It appears from the indictment that something fishy was going on. Cardoso was receiving payments from his company’s supplier in 2012 and 2013. He deposited those payments, which came in the form of cash and checks, in his Bank of America account. Perhaps not surprisingly, he didn’t report those payments on his income tax returns.

The reasons why he didn’t report the payments is undisclosed, but any one or a combination of factors could have been at play.

  • Greed: It’s always a motive. Why share with the government a portion of what doesn’t belong to it?
  • Ignorance: Assuming, as I suspect, that these payments were illegal kickbacks Cardoso might have believed were not taxable income. Unfortunately, the United States Supreme Court decided many, many years ago in James v. United States, 366 U.S. 213 (1961) that even illegal income is taxable and must be reported on your income tax return. Interestingly, the James case overturned an earlier case, Commissioner v. Wilcox, 327 U.S. 404 (1946), which had said that embezzled funds were not “includible” in income by a taxpayer in the year of receipt since the embezzler had an obligation to repay the funds.
  • Fear: Cardoso might have thought that had he reported the receipt of the funds on his tax return that he would be admitting that he committed another crime. Taxpayers in this situation do have an option. Cardoso could have filed a so-called 5th Amendment return. Although it is clear that a taxpayer has no right to file a tax return on the grounds that something in the return might incriminate them, they do have the option of filing an otherwise accurate return and “taking the 5th” as to the source of the income, or perhaps specific line items on the tax return.
  • Loathing: [With a nod to Hunter Thompson]. It’s closely related to greed; as in many people loath paying taxes.
  • Hope: Cardoso may have hoped that the IRS wouldn’t notice that he failed to report the income. After all, tax audit rates are quite low, and it wasn’t likely that anyone was going to bring these payments to the attention of the Internal Revenue Service. As someone else has said: “Hope is not a strategy.” I always point out to our clients that while the tax audit rate may be low, if you are audited, the rate jumps to 100%.

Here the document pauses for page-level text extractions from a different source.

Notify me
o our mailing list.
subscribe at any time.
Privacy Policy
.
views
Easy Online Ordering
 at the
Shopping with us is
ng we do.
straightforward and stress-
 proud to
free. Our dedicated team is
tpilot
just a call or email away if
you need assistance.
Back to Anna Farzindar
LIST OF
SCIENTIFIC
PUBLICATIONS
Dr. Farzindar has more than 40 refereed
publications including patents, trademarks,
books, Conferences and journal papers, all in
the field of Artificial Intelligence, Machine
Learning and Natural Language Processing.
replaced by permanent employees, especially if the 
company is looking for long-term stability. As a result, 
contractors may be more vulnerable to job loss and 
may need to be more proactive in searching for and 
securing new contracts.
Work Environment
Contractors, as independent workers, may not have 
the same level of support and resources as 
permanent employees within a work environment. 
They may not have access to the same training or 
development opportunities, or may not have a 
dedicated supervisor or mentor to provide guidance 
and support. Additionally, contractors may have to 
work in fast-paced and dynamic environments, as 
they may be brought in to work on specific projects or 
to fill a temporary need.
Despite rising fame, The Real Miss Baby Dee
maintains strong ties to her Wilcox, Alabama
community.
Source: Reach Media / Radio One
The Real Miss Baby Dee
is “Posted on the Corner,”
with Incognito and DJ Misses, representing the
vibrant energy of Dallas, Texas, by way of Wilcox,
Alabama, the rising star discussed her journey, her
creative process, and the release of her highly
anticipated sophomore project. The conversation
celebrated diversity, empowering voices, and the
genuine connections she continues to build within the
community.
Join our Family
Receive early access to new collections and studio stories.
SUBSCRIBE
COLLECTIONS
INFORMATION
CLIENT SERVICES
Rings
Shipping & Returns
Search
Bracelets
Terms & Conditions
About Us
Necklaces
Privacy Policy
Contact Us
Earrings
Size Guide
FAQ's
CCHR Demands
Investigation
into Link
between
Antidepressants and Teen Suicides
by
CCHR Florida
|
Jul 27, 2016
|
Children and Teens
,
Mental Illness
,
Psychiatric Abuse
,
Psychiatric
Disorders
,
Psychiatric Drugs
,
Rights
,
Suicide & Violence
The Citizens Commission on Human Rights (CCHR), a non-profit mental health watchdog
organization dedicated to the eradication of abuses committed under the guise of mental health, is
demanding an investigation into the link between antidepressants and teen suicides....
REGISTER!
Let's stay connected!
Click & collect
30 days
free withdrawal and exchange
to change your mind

Cardoso pled guilty to two counts of filing a false tax return. Willfully filing a false tax return is illegal under Internal Revenue Code Section 7206(1), and carries with it a maximum sentence of 3 years in prison, and a maximum fine of $100,000. Cardoso, however, was sentenced only one year of probation, of which 10 months was required to be served in home confinement. He was also ordered to pay restitution, of approximately $25,000. Lest anyone think he got off lightly, there is the issue of collateral consequences. All convicted felons face the following problems:

  • The loss of the right to vote;
  • Revocation of professional licenses, such as those for CPAs, attorneys, and doctors;
  • The loss of the right to bear arms;
  • Loss of employment; and
  • Deportation of a green card holder AFTER jail time has been served.

Cardoso might have avoided some of his criminal tax problems if he had consulted with a criminal tax attorney early on.